For most of my career, I have valued and delivered operational excellence. I loved to measure everything that could be measured and put processes in place that help a business run the right way. It’s a classic approach to running a business and I’m convinced that’s a big reason I was hired as CEO of OutboundEngine.
But over the past year, I’ve realized something. What I thought I was doing right the whole time was actually me looking at the system in a quantitative light. I can see now that operational excellence built on quantitative data is not enough.
To stand out in today’s crowded business landscape, we need to go beyond operational excellence and work toward customer intimacy. Customer intimacy, as I define it, is factoring human and relational considerations in equal proportion to quantitative.
Operationally focused businesses do a lot of things well. They provide customers with reliable products and services at competitive prices, delivered with minimal inconvenience. That combination of quality, price, and ease boosts the best of them to the top of their market. Think McDonald’s, Walmart and IKEA.
On the other hand, businesses that are focused on customer intimacy don’t deliver what the market wants. They focus on what each specific customer wants. They continually customize their products and services to fit your needs. As a result, they create broad and deep levels of value. Amazon, Nordstrom and Home Depot are customer intimacy focused, and as a result, they enjoy tremendous loyalty.
Switching my focus from operational excellence to customer intimacy actually came quite naturally. I began by asking our customer success team members how they defined success. It wasn’t in the transactional, data-driven customer support metrics like call time, cases closed or the number of transactions. The team defined success through the number of conversations they had with customers, the opportunities they had to break through a customer’s problem and provide value.

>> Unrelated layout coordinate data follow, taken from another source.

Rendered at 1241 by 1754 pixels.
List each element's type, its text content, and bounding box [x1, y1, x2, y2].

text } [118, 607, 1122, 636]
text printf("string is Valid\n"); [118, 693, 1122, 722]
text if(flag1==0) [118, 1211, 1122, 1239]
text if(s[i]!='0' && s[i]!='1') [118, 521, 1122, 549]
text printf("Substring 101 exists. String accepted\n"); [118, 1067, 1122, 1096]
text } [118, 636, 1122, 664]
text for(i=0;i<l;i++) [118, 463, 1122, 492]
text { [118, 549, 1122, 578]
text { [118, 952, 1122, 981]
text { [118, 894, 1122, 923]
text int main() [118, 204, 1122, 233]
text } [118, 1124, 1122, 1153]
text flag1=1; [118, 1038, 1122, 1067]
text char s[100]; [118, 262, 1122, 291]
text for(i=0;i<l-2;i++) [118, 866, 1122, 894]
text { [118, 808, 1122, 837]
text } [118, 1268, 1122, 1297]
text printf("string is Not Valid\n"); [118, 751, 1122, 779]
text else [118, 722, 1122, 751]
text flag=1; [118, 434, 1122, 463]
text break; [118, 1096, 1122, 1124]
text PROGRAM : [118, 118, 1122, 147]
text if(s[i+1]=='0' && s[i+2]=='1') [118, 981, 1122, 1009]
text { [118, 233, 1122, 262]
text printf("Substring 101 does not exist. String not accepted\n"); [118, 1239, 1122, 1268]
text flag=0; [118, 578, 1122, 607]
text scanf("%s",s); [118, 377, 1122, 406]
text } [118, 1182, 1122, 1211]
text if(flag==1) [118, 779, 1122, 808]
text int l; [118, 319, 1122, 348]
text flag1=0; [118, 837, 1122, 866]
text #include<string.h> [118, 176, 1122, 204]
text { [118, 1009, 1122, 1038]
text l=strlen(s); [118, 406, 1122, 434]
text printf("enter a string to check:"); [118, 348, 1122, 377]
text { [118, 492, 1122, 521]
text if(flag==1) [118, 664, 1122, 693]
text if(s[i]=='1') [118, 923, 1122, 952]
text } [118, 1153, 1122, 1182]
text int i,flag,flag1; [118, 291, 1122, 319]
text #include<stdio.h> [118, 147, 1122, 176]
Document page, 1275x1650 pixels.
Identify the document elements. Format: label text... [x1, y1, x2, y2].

It threw my operational self for a loop — those things are virtually impossible to define quantitatively. At the same time, I analyzed my own personal interactions with family and friends. It seemed absurd to think that I would define success with the people close to me in transactional terms. Can you imagine telling your children that we need to spend Saturday afternoon checking boxes and completing a set of transactions?
So if that approach worked for our customer success team members and my own personal relationships, I wondered, would it work for the rest of the company? I asked employees at all levels in all departments about how they would feel if we shifted to a more qualitative, human and relational measure of success.
Their positive response took me completely by surprise. It’s as if the answer to building long-term relationships and unlocking the operational byproduct of retaining customers was right under our noses the entire time, just waiting to emerge.
Over the coming months, I’ll update you on the results of our new focus on customer intimacy and the complete rewiring of our entire customer service and success infrastructure. A total transformation that started on November 1.